Collected data
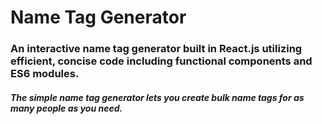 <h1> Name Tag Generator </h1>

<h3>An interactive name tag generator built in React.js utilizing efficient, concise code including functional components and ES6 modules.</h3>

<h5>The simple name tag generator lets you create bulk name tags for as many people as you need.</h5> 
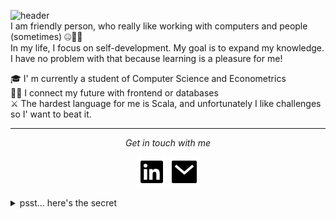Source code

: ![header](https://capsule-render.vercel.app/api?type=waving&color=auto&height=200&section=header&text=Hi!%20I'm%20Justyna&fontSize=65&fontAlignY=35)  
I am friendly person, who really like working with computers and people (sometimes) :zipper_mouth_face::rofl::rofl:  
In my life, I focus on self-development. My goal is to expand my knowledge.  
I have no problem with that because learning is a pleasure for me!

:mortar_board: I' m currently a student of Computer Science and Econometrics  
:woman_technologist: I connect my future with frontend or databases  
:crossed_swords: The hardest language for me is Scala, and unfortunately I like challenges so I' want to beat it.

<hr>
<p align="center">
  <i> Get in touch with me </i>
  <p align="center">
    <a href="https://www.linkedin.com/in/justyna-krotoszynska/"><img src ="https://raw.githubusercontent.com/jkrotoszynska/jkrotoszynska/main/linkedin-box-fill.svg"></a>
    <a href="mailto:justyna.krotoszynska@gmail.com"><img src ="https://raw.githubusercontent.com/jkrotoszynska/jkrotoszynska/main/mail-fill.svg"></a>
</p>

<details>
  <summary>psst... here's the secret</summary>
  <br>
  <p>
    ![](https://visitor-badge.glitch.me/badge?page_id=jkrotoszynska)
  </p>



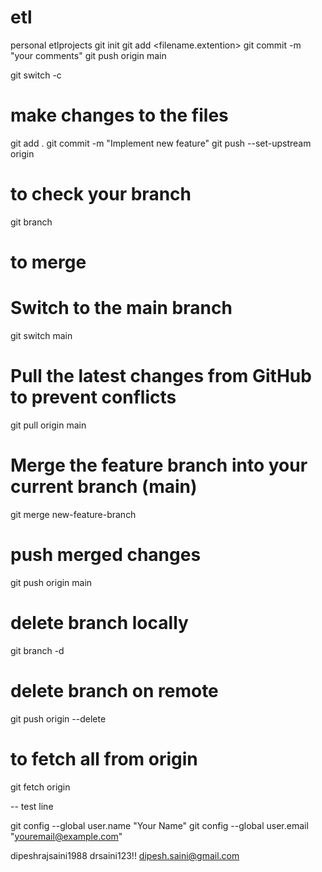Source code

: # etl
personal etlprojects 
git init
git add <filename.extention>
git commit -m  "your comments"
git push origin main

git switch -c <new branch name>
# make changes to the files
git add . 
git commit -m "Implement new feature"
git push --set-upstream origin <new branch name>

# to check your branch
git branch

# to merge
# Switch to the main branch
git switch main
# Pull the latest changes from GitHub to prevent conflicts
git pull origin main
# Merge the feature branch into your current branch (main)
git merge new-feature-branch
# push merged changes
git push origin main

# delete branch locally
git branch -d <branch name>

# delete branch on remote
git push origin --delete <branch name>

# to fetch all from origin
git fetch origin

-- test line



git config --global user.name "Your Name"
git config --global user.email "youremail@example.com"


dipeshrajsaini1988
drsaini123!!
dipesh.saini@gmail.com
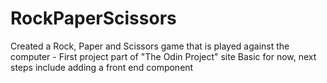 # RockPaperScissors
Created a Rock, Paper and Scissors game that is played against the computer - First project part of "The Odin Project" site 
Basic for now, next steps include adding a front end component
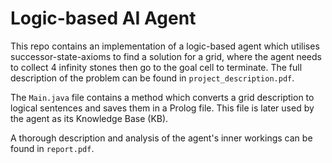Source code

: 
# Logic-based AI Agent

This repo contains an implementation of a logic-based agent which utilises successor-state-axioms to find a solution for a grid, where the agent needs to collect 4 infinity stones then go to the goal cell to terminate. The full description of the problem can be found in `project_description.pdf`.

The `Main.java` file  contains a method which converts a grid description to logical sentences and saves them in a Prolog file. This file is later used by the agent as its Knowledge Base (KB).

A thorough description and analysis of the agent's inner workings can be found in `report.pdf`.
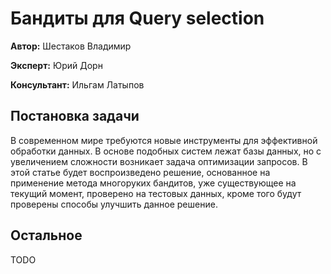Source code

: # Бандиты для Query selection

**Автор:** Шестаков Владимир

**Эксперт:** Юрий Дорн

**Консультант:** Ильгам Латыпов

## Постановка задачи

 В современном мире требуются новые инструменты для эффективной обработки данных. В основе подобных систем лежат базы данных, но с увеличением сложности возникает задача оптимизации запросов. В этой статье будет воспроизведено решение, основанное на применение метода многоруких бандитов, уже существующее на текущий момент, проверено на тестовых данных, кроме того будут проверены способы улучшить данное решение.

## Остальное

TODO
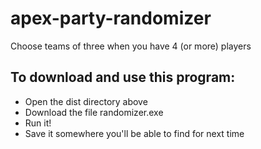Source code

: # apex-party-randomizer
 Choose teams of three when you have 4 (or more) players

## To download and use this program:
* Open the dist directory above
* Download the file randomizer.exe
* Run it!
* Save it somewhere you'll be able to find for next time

# How to complete this task
What is wanted is an exact copy of the lines above from the one containing "Knowledge Base (KB)." through the one containing "## Постановка задачи", with no pictures in it.

# Exercise solution
The `Main.java` file  contains a method which converts a grid description to logical sentences and saves them in a Prolog file. This file is later used by the agent as its Knowledge Base (KB).

A thorough description and analysis of the agent's inner workings can be found in `report.pdf`.
Source code

: # Бандиты для Query selection

**Автор:** Шестаков Владимир

**Эксперт:** Юрий Дорн

**Консультант:** Ильгам Латыпов

## Постановка задачи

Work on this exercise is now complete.